With consumers constantly generating vast amounts of data, marketers have a lot of information they can use to grasp their needs and interests. 

The issue is that customers use different channels to interact with companies. They move between devices and touchpoints, completing various tasks and falling under different departments – marketing, customer service, product teams, and more.

All the data that customers generate can be difficult to make sense of when it’s scattered across platforms, with limited options for analysis by different teams.

The solution? 

Creating a single customer view (SCV) that aggregates user information from various sources, encompassing actions they took and touchpoints they arrived at. 

From today’s article, you will learn what single customer views are and how you can build them, as well as how you can use them to personalize user experience and make informed marketing decisions.

What is a single customer view (SCV)?

A single customer view (also called a 360, 360-degree, or unified customer view) is a method for gathering all the data about each of your prospects and clients, then merging it into a single record.

Typically, you can create a single customer view as a profile page in a customer data platform (CDP). The CDP can be used to standardize and centralize all user information and make it available across teams without the involvement of devs or analysts.

By consolidating all information about your users in one centralized location, you get a powerful overview of every action they’ve performed on your website (using desktop or mobile devices), in your mobile app, and even in your offline store.

Above all, a unified customer view helps you forge better customer relationships by providing consistent interactions across touchpoints and departments.

We are working on a CDP that will work in synergy with your analytics stack by letting you easily import and export data from numerous sources and create detailed audiences and customer profiles.

Crucially, the CDP will allow you to access and maintain comprehensive SCVs on your clients. 

Read more on how our upcoming CDP can give you a better understanding of who your users are and their interactions with your brand.

Types of data collected in a single customer view

An SCV is created by merging various pieces of information about your users from many sources, often scattered throughout the tools used by different departments – not just marketing but also sales, product design, and more.

The information you collect depends on the channels and tools you use and the available infrastructure and expertise.

Data used to create a single customer view may include the following:

  • Website & mobile app activity and behavioral data – This could include clicks, scrolls, hovers, pages visited, time spent on page, form submissions and other interactions with your website, mobile app or server gathered by an analytics tool. Other examples are information on the categories, products and blog posts browsed by the user, products added to basket or abandoned, etc.
  • CRM and offline data – This will often include personal details and contact information like postal address, phone number, email address, social network accounts, etc.
  • Demographics – Such as age, race, ethnicity, gender, marital status, income, education, and employment.
  • Transactional systems and purchase history – For example, data about the number of products purchased (both online and offline), order/subscription value, order/renewal dates, product abandonment, returns, cancellations, etc.
  • Customer support interactions – A customer’s contact with your support team, be it via support tickets, emails, phone calls, etc.
  • Sales team interactions – Details on pre-sales follow-ups and contact your sales reps make with prospects and customers.
  • Consent preferences – Records of consent for data processing provided by your users. Under regulations such as GDPR, users can give consent to selected data collection purposes and reject the ones they don’t agree to, be it personalization, remarketing, or A/B testing.

◆ **Problem requirements**
Please say whether each statement agrees with the single customer view text, answering yes or no and quoting the deciding words: 1. A single customer view can also be called a 360-degree view. 2. The customer data platform makes user information available across teams only with help from developers or analysts. 3. Marital status is listed among demographic data. The material here comes from a separate source, not from the text above.

◆ **Exercise data**
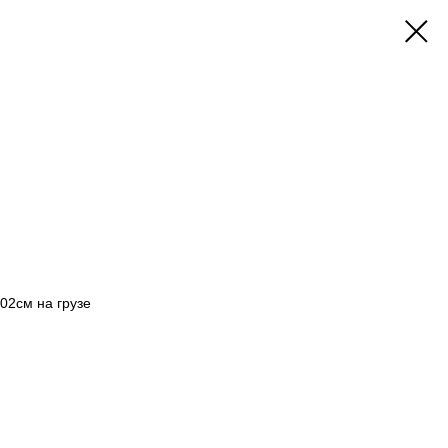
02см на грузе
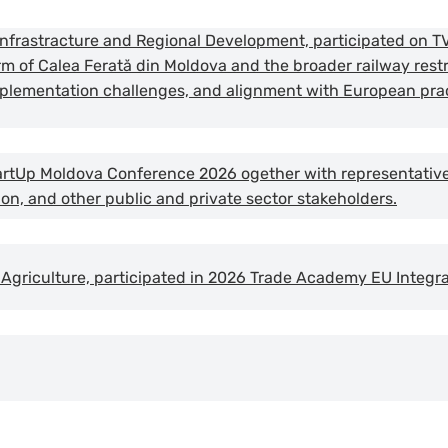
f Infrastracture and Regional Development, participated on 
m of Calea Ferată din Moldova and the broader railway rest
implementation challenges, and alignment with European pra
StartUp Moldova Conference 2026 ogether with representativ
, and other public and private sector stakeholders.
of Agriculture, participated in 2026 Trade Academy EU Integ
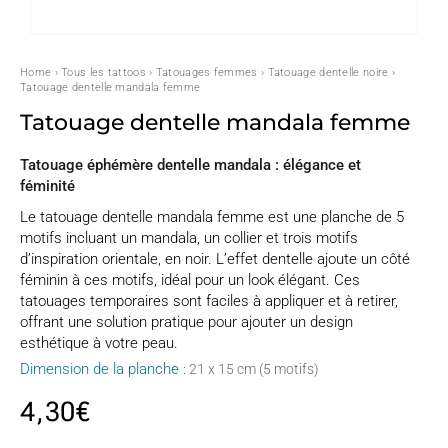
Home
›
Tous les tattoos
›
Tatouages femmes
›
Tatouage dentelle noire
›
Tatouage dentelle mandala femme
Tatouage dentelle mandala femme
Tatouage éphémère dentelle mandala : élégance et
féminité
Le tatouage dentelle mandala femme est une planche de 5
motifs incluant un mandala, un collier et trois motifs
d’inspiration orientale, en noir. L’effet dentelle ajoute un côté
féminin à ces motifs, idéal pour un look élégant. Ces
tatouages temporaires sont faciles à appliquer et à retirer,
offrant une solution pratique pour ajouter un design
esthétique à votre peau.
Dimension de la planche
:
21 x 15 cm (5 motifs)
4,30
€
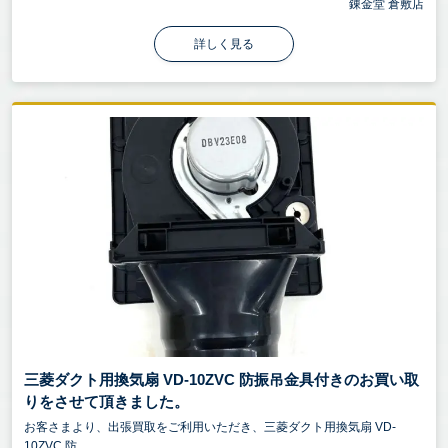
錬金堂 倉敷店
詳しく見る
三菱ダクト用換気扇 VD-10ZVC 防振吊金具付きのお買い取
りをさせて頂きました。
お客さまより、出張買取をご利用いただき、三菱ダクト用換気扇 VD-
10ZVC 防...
==
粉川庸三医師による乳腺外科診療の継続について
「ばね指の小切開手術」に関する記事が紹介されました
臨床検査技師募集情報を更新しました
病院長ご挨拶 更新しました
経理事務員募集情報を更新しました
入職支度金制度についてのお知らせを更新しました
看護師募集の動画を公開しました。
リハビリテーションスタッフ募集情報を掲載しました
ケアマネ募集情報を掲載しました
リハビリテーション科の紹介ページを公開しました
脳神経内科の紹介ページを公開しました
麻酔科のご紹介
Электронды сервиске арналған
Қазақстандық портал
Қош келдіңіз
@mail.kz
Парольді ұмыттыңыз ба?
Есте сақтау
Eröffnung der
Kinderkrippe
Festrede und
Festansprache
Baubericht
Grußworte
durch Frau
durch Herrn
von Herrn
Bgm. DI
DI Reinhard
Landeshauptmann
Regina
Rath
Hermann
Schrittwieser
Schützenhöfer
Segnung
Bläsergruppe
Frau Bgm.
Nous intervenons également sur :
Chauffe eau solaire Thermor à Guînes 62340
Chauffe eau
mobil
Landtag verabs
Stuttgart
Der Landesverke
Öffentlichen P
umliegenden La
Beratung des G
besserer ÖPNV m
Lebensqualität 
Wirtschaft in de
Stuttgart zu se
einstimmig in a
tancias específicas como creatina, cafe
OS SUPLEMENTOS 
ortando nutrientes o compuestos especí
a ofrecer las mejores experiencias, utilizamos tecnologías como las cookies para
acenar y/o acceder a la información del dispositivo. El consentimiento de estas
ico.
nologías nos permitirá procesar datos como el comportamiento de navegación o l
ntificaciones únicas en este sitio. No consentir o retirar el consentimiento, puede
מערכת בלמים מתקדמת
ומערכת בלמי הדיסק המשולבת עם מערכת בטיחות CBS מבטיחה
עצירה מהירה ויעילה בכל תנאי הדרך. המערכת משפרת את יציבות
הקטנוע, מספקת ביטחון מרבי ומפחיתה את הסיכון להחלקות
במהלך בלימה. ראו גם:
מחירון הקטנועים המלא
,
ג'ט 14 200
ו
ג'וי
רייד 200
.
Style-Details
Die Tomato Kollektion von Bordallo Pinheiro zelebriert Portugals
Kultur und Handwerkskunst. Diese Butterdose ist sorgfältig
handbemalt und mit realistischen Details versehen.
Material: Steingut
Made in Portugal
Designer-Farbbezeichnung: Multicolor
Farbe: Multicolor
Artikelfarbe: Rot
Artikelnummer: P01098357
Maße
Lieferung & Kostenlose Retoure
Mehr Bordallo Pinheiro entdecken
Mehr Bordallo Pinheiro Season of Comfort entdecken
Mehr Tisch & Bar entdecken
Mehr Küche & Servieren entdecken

◆ **Solution for this exercise**
1. Yes: "also called a 360, 360-degree, or unified customer view"
2. No: "make it available across teams without the involvement of devs or analysts"
3. Yes: "Such as age, race, ethnicity, gender, marital status, income, education, and employment."